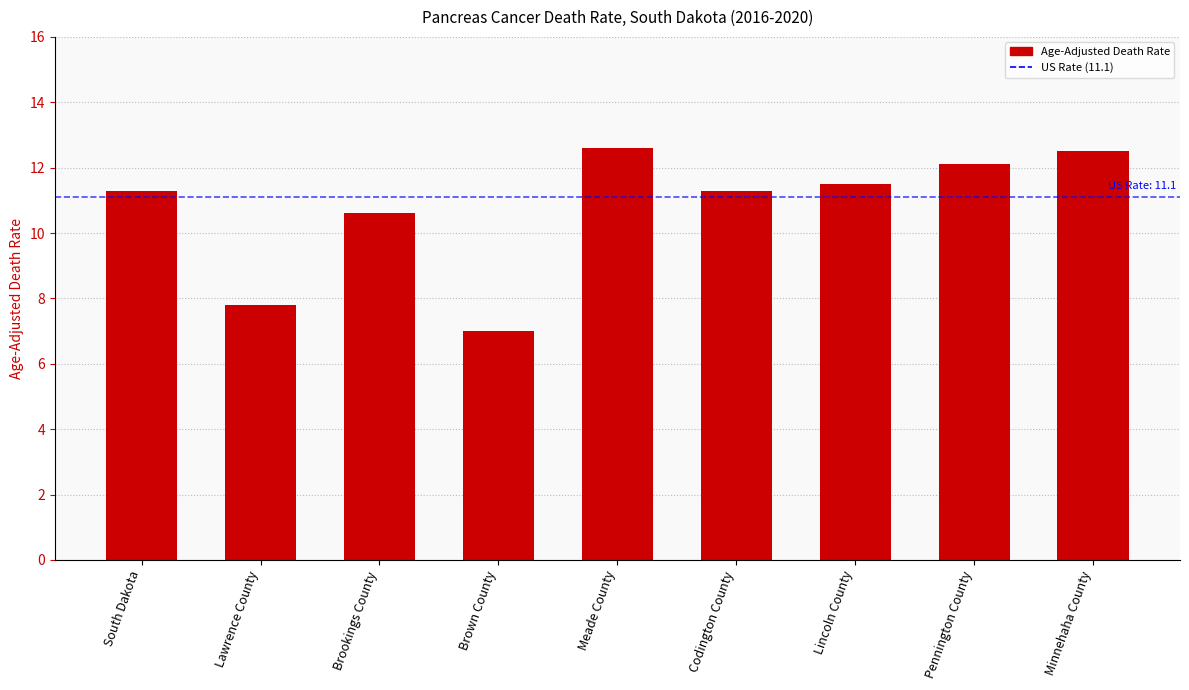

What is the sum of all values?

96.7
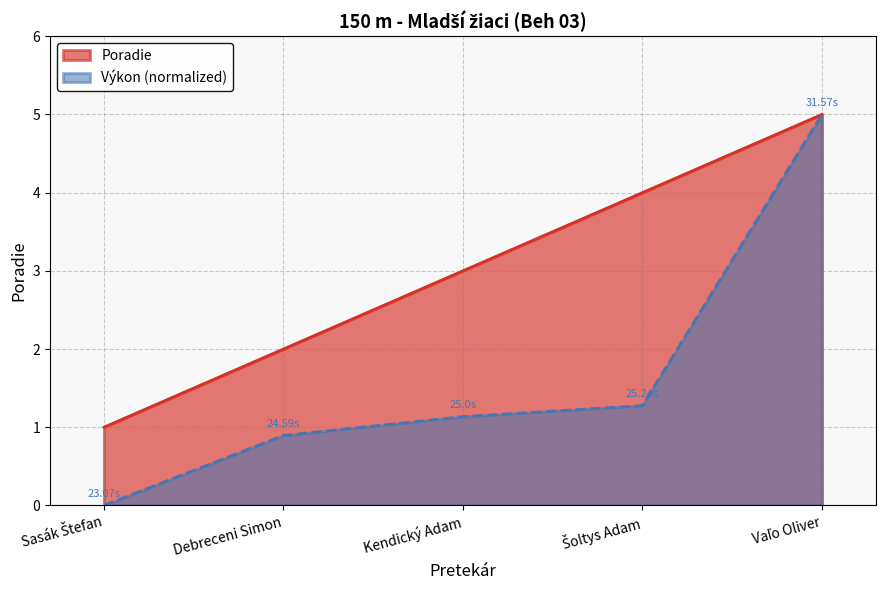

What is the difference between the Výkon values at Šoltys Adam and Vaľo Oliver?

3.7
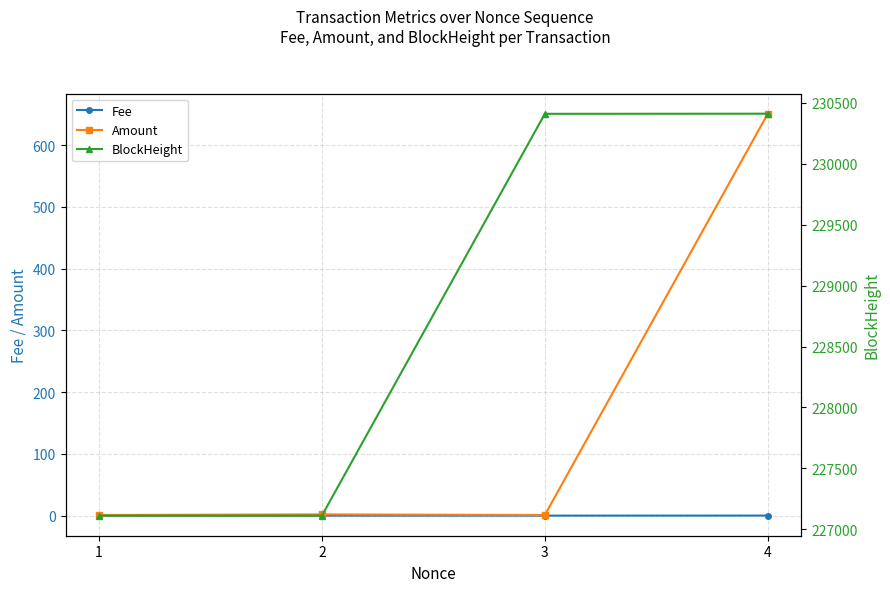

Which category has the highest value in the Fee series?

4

● ● ● ●

* **Problem to work on**:
Pick out every line in the data above that contains the string "What", matching case exactly.

* **Answer for this exercise**:
What is the sum of all values?
What is the difference between the Výkon values at Šoltys Adam and Vaľo Oliver?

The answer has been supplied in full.